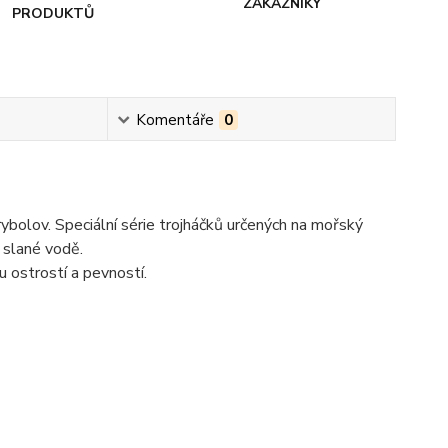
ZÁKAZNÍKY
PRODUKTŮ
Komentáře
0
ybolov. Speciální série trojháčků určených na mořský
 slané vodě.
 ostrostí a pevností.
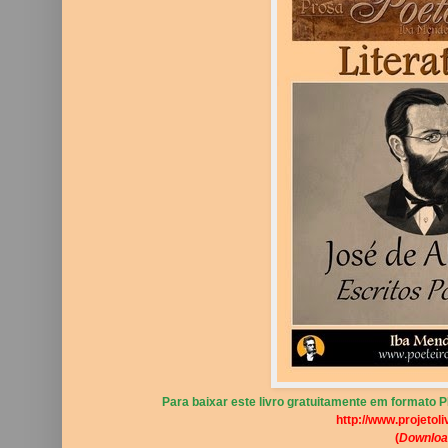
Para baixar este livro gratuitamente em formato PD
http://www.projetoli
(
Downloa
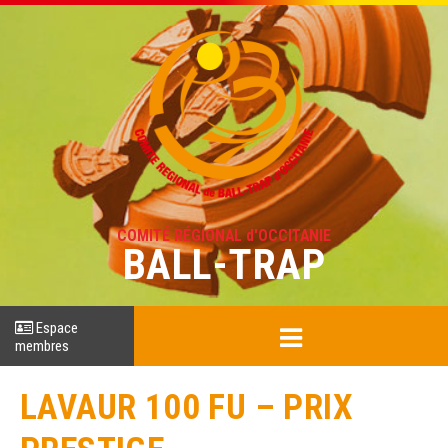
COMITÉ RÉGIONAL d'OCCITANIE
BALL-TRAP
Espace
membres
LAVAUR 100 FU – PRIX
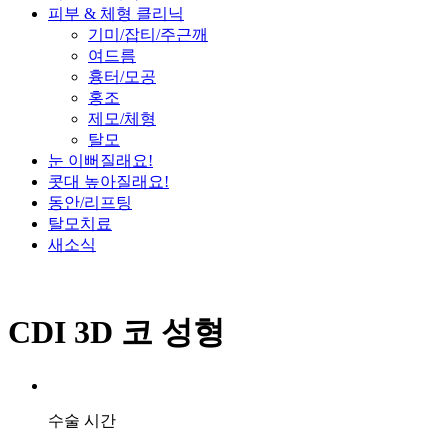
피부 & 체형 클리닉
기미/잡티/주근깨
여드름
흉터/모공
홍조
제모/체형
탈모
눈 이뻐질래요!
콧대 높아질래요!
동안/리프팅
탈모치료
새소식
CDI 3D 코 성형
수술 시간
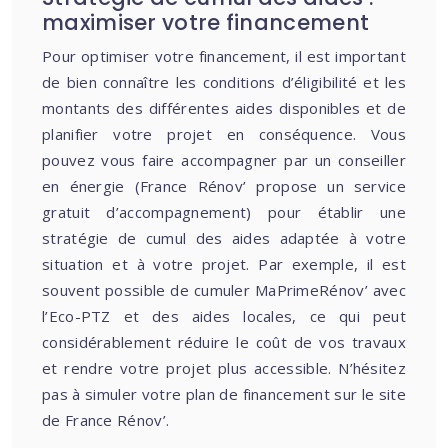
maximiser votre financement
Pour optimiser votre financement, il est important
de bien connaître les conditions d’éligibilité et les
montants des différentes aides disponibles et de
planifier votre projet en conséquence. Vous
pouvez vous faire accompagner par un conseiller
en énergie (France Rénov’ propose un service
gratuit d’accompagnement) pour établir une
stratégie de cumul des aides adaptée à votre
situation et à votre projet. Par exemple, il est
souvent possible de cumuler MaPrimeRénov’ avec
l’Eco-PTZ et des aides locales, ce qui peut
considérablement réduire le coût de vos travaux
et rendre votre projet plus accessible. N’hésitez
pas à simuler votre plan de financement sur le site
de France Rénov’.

--------------------------------------------------

- Task statement: Select and copy each line above that holds the word "financement".

- Task result:
maximiser votre financement
Pour optimiser votre financement, il est important
pas à simuler votre plan de financement sur le site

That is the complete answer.